Three tiers, three different ceilings
Every accessibility check falls into one of three tiers. Each one catches real problems the tier below it misses — and each one has a ceiling it can't see past, no matter how thorough it is within its own tier.
Automated scanners
Examples: WAVE, axe, Google Lighthouse / PageSpeed Insights' Accessibility score, our own free ADA Compliance Checker
These read the page's code and flag patterns that are reliably detectable by a machine — missing alt attributes, missing form labels, insufficient color contrast, invalid ARIA, skipped heading levels. Fast, free or cheap, and genuinely useful as a first pass.
- Missing alt attributes
- Color contrast ratios
- Missing form labels
- Invalid or misused ARIA
- Heading structure gaps
- Alt text that's present but meaningless
- Keyboard target size
- Motion with no pause control
- Focus hidden behind sticky elements
- Whether it actually makes sense out loud
Manual WCAG audit
A person checks the page against the actual WCAG 2.2 success criteria by hand — not just the automated score.
This catches everything a scanner can, plus the categories of issue that only show up when someone actually interacts with the page: tabbing through it, measuring rendered target sizes, checking whether motion can be stopped, checking whether a sticky header ever hides a focused element. It still can't tell you what a screen reader announces, because a sighted person reading code isn't hearing what assistive technology actually outputs.
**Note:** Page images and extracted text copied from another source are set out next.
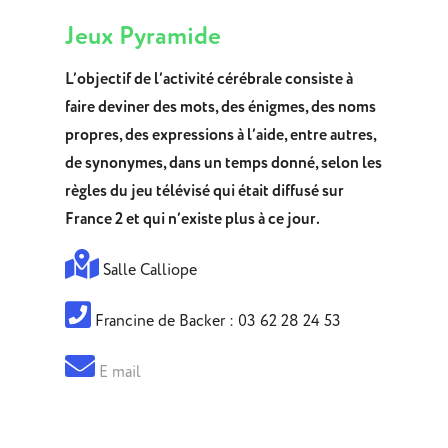
Jeux Pyramide
L’objectif de l’activité cérébrale consiste à
faire deviner des mots, des énigmes, des noms
propres, des expressions à l’aide, entre autres,
de synonymes, dans un temps donné, selon les
règles du jeu télévisé qui était diffusé sur
France 2 et qui n’existe plus à ce jour.
Salle Calliope
Francine de Backer : 03 62 28 24 53
E mail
Real assistive-technology testing
Testing with an actual screen reader (VoiceOver, NVDA, JAWS), keyboard-only navigation, or a blind or low-vision user.
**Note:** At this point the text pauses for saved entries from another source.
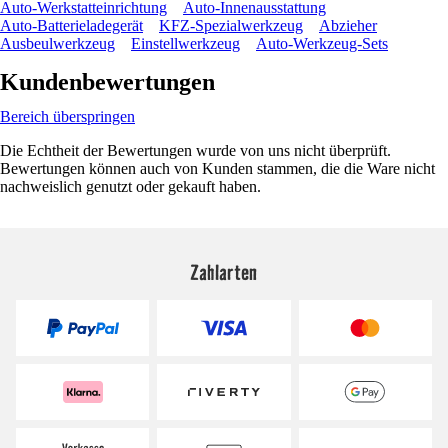
Auto-Werkstatteinrichtung
Auto-Innenausstattung
Auto-Batterieladegerät
KFZ-Spezialwerkzeug
Abzieher
Ausbeulwerkzeug
Einstellwerkzeug
Auto-Werkzeug-Sets
Kundenbewertungen
Bereich überspringen
Die Echtheit der Bewertungen wurde von uns nicht überprüft.
Bewertungen können auch von Kunden stammen, die die Ware nicht
nachweislich genutzt oder gekauft haben.
Zahlarten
This is the only tier that answers the question that actually matters: does this work for the person using it? Alt text can pass every automated check and still be useless. A form can have a technically valid label and still confuse someone navigating by ear. This tier is slower and harder to scale, which is exactly why it's the one most sites skip.
Side by side
| Issue | Automated scanner | Manual audit | Real AT testing |
|---|---|---|---|
| Missing alt text | Yes | Yes | Yes |
| Color contrast ratio | Yes | Yes | Yes |
| Alt text present but meaningless | No | Sometimes | Yes |
| Keyboard target size | No | Yes | Yes |
| Motion with no pause control | No | Yes | Yes |
| Focus hidden behind sticky header | No | Yes | Yes |
| Silent live-region updates | No | Sometimes | Yes |
| Does it make sense read aloud, in order | No | No | Yes |
Which one do you actually need?
If you've never run any check at all, start with a free automated scan — it'll catch real, fixable issues in under a minute. If you're worried about ADA legal exposure or you've already fixed what a scanner found, a manual audit is the next real step, because that's the layer most demand letters and lawsuits actually target. Full assistive-technology testing with real users is the gold standard, and worth it for anything handling healthcare, government, finance, or legal services — the places where getting it wrong carries the most weight.